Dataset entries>
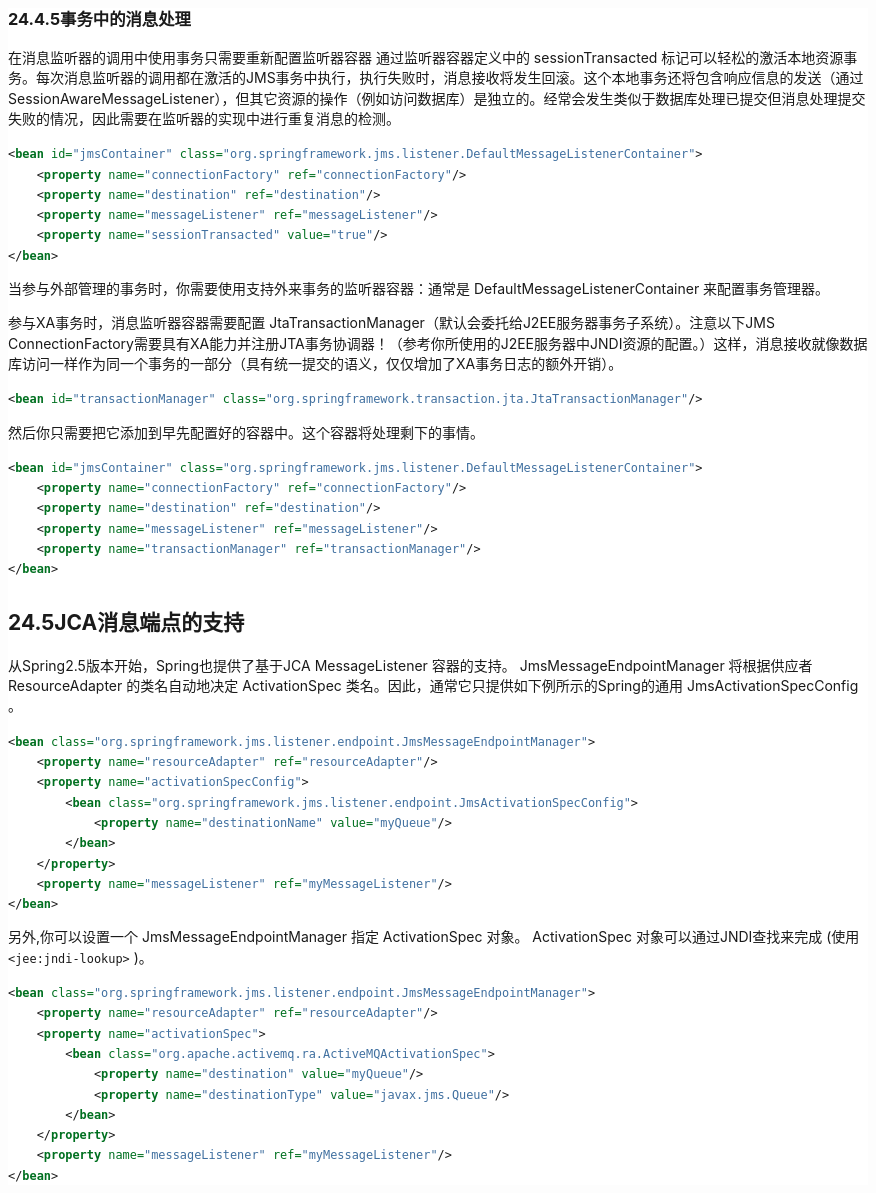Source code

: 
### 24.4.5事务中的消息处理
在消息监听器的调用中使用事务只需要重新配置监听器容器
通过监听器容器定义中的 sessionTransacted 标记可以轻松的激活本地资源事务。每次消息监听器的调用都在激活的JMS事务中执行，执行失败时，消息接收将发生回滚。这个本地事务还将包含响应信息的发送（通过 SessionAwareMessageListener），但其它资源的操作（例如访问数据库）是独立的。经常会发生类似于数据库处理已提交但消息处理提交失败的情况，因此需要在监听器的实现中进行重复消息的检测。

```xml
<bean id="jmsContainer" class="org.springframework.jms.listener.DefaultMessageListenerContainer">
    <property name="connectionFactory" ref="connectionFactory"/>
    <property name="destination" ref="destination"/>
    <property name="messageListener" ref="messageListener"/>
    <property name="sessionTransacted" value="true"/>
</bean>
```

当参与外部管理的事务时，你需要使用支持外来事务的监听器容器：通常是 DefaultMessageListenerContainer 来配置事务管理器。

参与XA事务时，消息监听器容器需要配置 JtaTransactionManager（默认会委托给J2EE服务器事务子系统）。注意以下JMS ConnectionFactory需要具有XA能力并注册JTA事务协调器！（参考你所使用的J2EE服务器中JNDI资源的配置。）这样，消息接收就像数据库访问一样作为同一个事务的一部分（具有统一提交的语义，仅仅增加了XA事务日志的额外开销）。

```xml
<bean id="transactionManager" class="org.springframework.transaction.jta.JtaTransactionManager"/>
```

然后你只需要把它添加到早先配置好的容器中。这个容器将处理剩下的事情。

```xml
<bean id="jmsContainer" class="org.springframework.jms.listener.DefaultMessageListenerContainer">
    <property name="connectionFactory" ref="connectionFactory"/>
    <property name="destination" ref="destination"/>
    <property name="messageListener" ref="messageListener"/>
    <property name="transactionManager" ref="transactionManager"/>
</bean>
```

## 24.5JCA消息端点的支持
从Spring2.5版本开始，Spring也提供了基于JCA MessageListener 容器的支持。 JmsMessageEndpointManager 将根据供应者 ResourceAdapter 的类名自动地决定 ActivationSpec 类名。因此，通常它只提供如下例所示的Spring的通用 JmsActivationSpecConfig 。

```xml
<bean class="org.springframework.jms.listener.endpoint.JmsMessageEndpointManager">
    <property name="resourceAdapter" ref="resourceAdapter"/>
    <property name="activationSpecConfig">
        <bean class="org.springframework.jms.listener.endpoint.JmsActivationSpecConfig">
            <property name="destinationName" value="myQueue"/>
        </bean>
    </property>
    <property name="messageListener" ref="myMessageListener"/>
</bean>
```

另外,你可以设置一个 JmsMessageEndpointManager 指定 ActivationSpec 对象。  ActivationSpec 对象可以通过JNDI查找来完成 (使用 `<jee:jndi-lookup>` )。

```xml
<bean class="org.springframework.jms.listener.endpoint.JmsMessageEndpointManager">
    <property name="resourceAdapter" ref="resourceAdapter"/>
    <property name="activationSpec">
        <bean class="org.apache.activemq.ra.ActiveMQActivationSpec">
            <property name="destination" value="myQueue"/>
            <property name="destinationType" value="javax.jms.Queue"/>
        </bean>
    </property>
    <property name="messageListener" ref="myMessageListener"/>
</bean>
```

==

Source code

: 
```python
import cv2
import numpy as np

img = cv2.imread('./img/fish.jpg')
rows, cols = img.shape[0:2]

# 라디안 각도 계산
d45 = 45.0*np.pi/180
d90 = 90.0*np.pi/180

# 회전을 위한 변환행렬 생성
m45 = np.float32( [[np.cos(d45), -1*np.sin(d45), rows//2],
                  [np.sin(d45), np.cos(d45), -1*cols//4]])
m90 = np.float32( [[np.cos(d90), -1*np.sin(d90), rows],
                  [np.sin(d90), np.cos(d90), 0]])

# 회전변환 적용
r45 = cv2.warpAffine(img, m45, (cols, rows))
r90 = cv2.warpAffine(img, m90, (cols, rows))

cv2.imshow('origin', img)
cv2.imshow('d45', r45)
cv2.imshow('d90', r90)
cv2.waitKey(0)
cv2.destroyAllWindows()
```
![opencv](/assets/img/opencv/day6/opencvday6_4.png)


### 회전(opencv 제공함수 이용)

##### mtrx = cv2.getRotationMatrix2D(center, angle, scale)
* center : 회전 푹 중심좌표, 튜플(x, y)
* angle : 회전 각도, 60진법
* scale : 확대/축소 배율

TASK PROMPT> Scan the data above for the word "opencv", then copy every line that holds it.

TASK SOLUTION>
![opencv](/assets/img/opencv/day6/opencvday6_4.png)
### 회전(opencv 제공함수 이용)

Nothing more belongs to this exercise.